=== What the exercise asks ===
Output only the lines from the one holding "In the STATA file" to the end of the data below, please, copied exactly.

=== Data extract ===
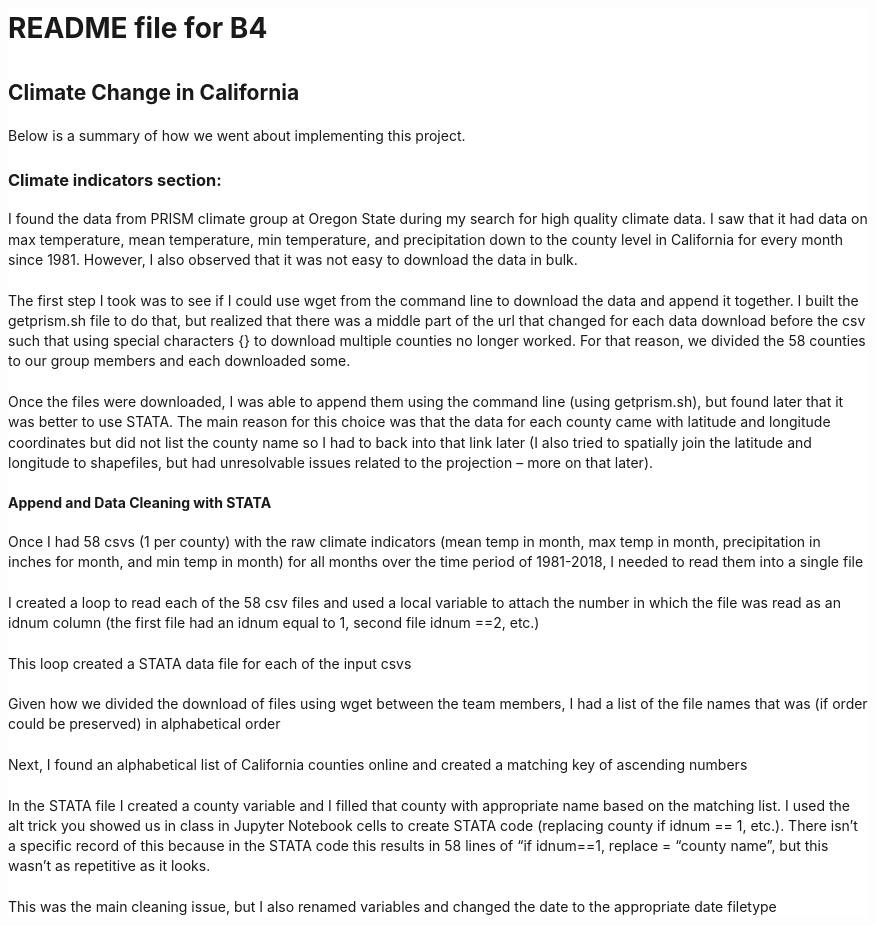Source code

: # README file for B4

## Climate Change in California

Below is a summary of how we went about implementing this project.

### Climate indicators section:
 
I found the data from PRISM climate group at Oregon State during my search for high quality climate data. I saw that it had data on max temperature, mean temperature, min temperature, and precipitation down to the county level in California for every month since 1981. However, I also observed that it was not easy to download the data in bulk.
\
\
The first step I took was to see if I could use wget from the command line to download the data and append it together. I built the getprism.sh file to do that, but realized that there was a middle part of the url that changed for each data download before the csv such that using special characters {} to download multiple counties no longer worked. For that reason, we divided the 58 counties to our group members and each downloaded some.
\
\
Once the files were downloaded, I was able to append them using the command line (using getprism.sh), but found later that it was better to use STATA. The main reason for this choice was that the data for each county came with latitude and longitude coordinates but did not list the county name so I had to back into that link later (I also tried to spatially join the latitude and longitude to shapefiles, but had unresolvable issues related to the projection – more on that later).
 
 
#### Append and Data Cleaning with STATA

Once I had 58 csvs (1 per county) with the raw climate indicators (mean temp in month, max temp in month, precipitation in inches for month, and min temp in month) for all months over the time period of 1981-2018, I needed to read them into a single file
\
\
I created a loop to read each of the 58 csv files and used a local variable to attach the number in which the file was read as an idnum column (the first file had an idnum equal to 1, second file idnum ==2, etc.)
\
\
This loop created a STATA data file for each of the input csvs
\
\
Given how we divided the download of files using wget between the team members, I had a list of the file names that was (if order could be preserved) in alphabetical order
\
\
Next, I found an alphabetical list of California counties online and created a matching key of ascending numbers
\
\
In the STATA file I created a county variable and I filled that county with appropriate name based on the matching list. I used the alt trick you showed us in class in Jupyter Notebook cells to create STATA code (replacing county if idnum == 1, etc.). There isn’t a specific record of this because in the STATA code this results in 58 lines of “if idnum==1, replace = “county name”, but this wasn’t as repetitive as it looks.
\
\
This was the main cleaning issue, but I also renamed variables and changed the date to the appropriate date filetype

=== Solution ===
In the STATA file I created a county variable and I filled that county with appropriate name based on the matching list. I used the alt trick you showed us in class in Jupyter Notebook cells to create STATA code (replacing county if idnum == 1, etc.). There isn’t a specific record of this because in the STATA code this results in 58 lines of “if idnum==1, replace = “county name”, but this wasn’t as repetitive as it looks.
\
\
This was the main cleaning issue, but I also renamed variables and changed the date to the appropriate date filetype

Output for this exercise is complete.